Although some economists believe that inflation will continue to fall to 2% by 2025, analysts at Commerzbank predict that the inflation rate will approach 3%, limiting the ECB’s rate cuts. They believe that by spring 2025 at the latest, the central bank is likely to realise that inflation has not fallen as much as anticipated and that it will have to end the cycle of interest rate cuts.

‘The effects on inflation could undoubtedly be even greater,’ the German bank says. Although much has been said about 3D inflation: decarbonisation, deglobalisation and demographics as some factors contributing to the inflationary scenario in recent years, Commerzbank’s analysis extends these to 5D inflation, adding defence investments and the public deficit.

Energy transition and deglobalisation are expected to maintain inflationary pressure, while ageing populations are expected to raise labour costs. At the same time, defence and public spending will divert resources, increasing production costs and stimulating demand, which raises prices.

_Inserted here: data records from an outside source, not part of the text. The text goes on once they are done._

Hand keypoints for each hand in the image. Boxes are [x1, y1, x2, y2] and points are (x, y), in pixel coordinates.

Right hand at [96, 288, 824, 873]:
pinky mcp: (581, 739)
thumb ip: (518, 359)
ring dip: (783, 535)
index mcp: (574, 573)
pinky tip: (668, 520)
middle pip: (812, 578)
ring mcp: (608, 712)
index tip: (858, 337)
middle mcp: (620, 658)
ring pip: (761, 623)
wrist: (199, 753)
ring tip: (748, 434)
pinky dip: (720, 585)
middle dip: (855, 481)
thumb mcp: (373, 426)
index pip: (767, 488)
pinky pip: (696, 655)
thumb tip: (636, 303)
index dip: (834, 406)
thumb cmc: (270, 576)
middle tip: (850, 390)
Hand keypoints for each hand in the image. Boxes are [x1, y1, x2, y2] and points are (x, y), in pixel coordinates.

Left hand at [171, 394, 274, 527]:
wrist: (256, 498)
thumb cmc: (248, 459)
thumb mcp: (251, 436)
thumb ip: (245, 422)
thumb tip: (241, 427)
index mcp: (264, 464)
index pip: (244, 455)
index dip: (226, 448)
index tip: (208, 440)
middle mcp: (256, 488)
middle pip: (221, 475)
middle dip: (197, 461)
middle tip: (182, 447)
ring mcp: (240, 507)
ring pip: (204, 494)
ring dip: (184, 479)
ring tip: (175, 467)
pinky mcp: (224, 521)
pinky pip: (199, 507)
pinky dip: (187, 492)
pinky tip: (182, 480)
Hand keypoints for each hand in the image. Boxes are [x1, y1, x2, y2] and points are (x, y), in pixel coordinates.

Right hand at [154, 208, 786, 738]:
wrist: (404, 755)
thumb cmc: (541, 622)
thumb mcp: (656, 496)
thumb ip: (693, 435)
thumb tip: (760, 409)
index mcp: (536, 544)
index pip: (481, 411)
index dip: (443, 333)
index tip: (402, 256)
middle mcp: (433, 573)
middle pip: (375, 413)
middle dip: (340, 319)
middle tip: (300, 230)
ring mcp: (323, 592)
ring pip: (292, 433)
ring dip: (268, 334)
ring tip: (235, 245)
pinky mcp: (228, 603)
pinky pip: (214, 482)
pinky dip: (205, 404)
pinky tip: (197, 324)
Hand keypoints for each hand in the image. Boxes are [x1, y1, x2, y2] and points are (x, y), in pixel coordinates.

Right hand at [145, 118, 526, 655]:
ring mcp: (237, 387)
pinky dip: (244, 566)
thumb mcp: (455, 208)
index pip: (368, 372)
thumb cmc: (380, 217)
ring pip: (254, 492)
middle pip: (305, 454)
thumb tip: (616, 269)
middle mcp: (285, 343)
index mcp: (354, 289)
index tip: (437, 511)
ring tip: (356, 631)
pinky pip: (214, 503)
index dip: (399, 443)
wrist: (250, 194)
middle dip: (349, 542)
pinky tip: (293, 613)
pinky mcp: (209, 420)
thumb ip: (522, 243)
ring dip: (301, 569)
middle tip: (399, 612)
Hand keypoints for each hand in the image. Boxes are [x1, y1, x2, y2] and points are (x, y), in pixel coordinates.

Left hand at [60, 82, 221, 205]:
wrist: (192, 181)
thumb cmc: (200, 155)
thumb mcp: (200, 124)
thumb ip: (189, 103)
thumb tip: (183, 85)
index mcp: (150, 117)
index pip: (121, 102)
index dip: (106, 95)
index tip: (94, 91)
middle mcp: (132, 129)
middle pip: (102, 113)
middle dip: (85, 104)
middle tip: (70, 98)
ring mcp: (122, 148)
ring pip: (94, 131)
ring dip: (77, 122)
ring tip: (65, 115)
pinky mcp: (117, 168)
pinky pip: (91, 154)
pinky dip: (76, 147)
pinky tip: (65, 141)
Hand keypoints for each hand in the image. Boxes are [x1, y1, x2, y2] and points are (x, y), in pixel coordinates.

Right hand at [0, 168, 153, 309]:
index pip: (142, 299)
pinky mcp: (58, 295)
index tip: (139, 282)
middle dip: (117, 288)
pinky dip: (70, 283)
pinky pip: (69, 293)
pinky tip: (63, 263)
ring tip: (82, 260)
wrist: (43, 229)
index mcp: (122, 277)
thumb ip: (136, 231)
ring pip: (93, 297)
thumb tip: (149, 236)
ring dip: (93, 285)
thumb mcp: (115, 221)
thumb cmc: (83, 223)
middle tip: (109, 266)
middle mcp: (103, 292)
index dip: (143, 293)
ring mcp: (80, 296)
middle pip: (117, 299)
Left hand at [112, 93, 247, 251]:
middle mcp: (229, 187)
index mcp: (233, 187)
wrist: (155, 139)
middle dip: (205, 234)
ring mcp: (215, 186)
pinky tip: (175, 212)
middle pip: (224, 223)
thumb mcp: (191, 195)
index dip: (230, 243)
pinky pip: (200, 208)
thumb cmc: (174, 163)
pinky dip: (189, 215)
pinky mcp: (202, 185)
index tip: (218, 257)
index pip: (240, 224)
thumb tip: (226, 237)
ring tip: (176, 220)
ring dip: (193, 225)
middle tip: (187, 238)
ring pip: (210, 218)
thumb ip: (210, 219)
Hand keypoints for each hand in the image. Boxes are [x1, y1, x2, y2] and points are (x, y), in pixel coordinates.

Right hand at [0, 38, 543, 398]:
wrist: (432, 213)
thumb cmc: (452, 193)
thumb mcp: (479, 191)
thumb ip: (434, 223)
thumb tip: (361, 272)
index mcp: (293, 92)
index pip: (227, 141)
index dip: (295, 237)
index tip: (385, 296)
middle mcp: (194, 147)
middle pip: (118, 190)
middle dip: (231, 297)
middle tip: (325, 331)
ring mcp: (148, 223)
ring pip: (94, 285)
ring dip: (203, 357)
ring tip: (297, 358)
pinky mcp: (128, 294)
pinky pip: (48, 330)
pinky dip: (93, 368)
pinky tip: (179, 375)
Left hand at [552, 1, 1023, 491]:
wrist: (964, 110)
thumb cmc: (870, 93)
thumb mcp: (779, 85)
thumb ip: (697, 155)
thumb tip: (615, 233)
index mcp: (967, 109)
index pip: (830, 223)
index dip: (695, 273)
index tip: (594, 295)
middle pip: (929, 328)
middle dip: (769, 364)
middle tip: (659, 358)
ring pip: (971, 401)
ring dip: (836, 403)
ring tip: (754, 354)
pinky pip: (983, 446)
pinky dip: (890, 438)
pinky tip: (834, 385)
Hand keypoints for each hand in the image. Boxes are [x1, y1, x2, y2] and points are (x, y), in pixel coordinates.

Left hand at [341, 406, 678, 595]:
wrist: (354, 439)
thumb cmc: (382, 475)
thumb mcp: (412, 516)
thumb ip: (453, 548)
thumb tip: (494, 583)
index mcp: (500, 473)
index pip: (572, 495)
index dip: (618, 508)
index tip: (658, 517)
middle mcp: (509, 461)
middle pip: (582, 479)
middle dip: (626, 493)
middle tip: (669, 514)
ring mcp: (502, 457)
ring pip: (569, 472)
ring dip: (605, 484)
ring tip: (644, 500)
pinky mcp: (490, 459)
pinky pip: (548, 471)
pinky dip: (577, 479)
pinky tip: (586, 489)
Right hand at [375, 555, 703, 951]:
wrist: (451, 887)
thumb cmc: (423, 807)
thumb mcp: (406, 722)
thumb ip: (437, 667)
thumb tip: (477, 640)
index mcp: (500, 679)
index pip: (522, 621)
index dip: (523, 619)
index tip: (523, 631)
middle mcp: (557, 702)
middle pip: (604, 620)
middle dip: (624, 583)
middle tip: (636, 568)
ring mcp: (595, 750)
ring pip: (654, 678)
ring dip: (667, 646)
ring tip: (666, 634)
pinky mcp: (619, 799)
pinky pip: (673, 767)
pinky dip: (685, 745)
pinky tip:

Higher wage costs and low productivity

The substantial rise in wage costs is again dominating price developments and is likely to continue, a fact that is particularly evident in labour-intensive services. Also, according to the ECB, collectively agreed wages could increase by more than 4.5 per cent in the remainder of the year.

Moreover, wages are likely to rise much more next year than in the pre-pandemic years. With many businesses complaining about a shortage of skilled people, the workforce will still have a strong bargaining position.

Over the next ten years, the ageing of the population is expected to contribute increasingly to the reduction in the supply of workers. However, the demand for services such as health care for the elderly will also increase significantly.

On the other hand, Commerzbank points out that the 1.2% increase in labour productivity assumed by the ECB is too optimistic. It argues that while it is true that productivity tends to rise more strongly at the beginning of an upswing – as companies are better able to utilise their employees – complaints about labour shortages suggest that the employees they have are already heavily utilised at present. Therefore, the scope for productivity gains is likely to be limited and may not be able to significantly curb the rise in unit labour costs.

In conclusion, it seems clear that barring an unexpected event, inflation will not shortly return to pre-pandemic levels and interest rates will remain high for the time being. Therefore, households with variable mortgages have to prepare for an unfavourable economic environment and an Euribor that will not come down as much as expected.